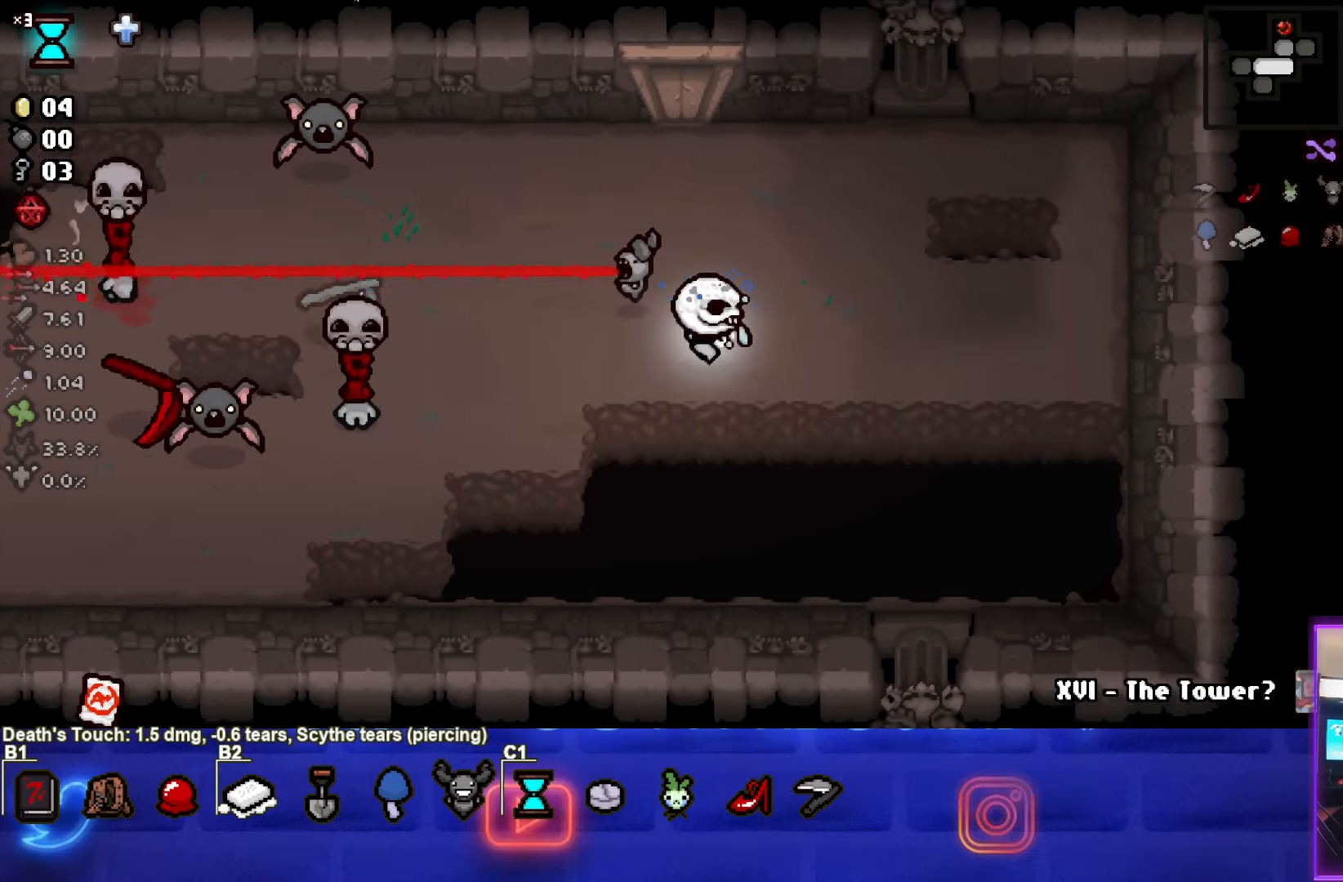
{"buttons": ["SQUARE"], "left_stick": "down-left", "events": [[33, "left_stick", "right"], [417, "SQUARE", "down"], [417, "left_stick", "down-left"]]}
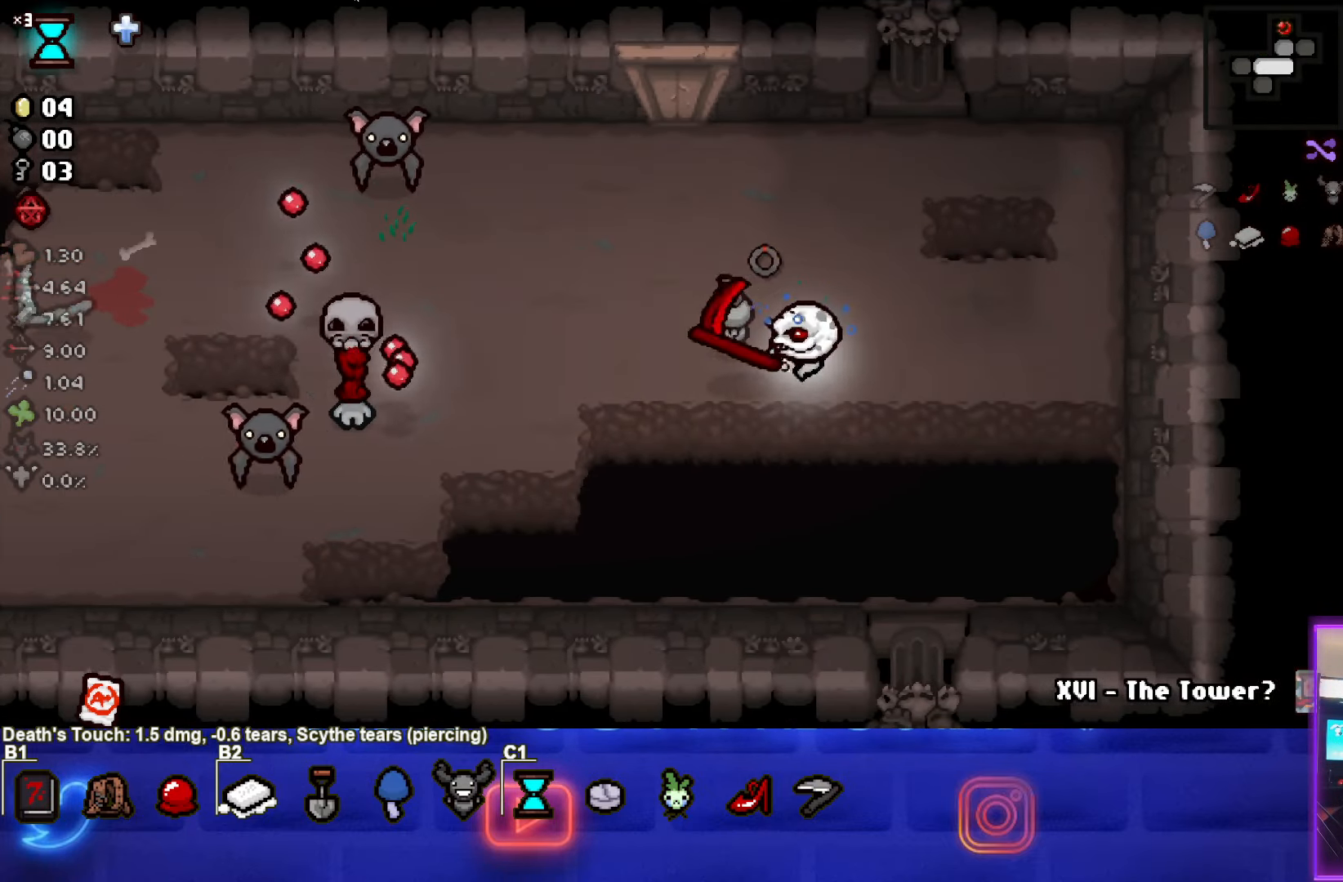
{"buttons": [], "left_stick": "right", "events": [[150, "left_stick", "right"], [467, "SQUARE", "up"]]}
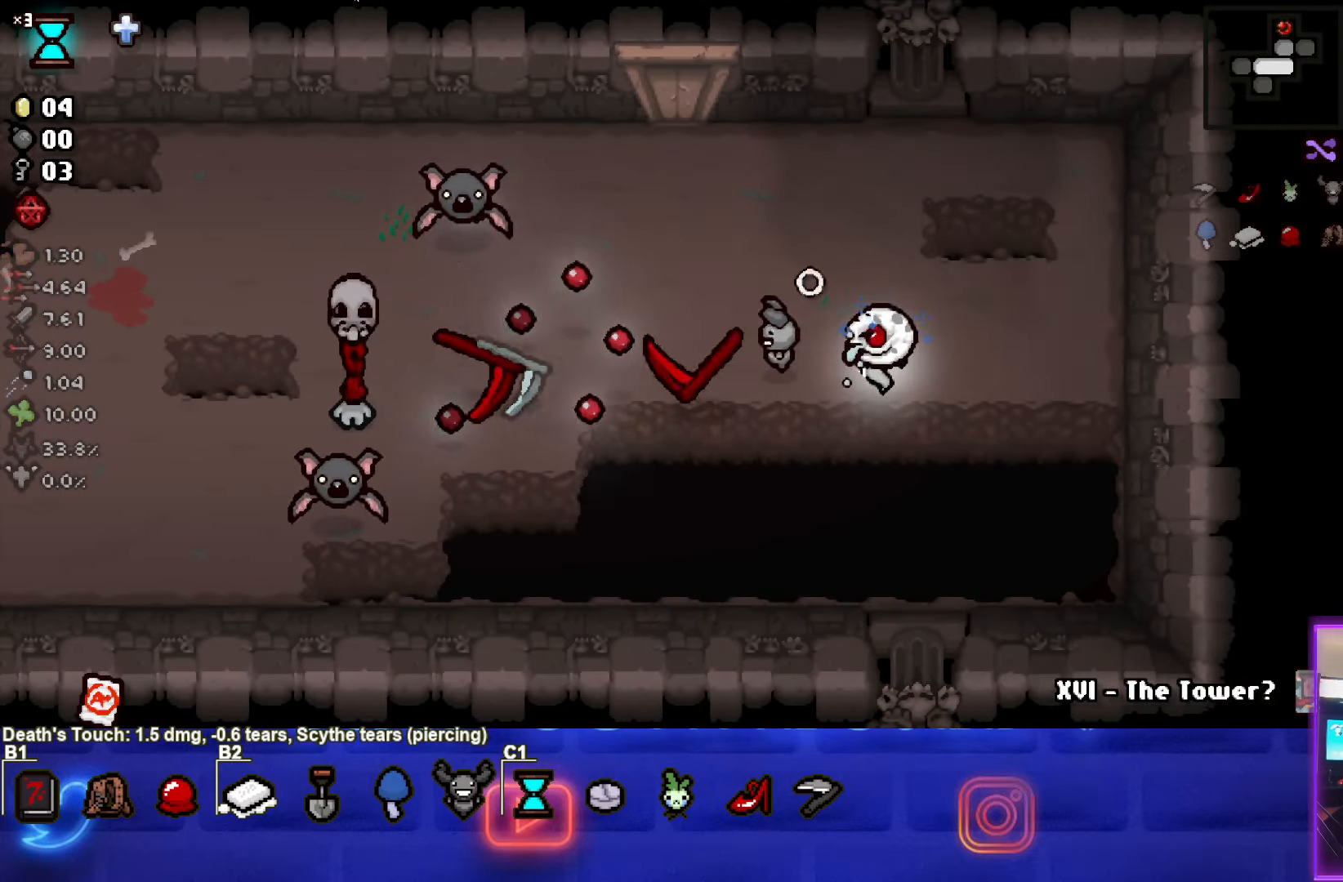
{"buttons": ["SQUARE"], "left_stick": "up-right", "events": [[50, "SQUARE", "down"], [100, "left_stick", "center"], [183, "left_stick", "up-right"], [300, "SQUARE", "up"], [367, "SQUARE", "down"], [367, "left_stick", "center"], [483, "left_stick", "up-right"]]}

▶ [YOUR OBJECTIVE] Each line above should be written out again exactly, without any image.

▶ [ANSWER SECTION]
{"buttons": ["SQUARE"], "left_stick": "down-left", "events": [[33, "left_stick", "right"], [417, "SQUARE", "down"], [417, "left_stick", "down-left"]]}
{"buttons": [], "left_stick": "right", "events": [[150, "left_stick", "right"], [467, "SQUARE", "up"]]}
{"buttons": ["SQUARE"], "left_stick": "up-right", "events": [[50, "SQUARE", "down"], [100, "left_stick", "center"], [183, "left_stick", "up-right"], [300, "SQUARE", "up"], [367, "SQUARE", "down"], [367, "left_stick", "center"], [483, "left_stick", "up-right"]]}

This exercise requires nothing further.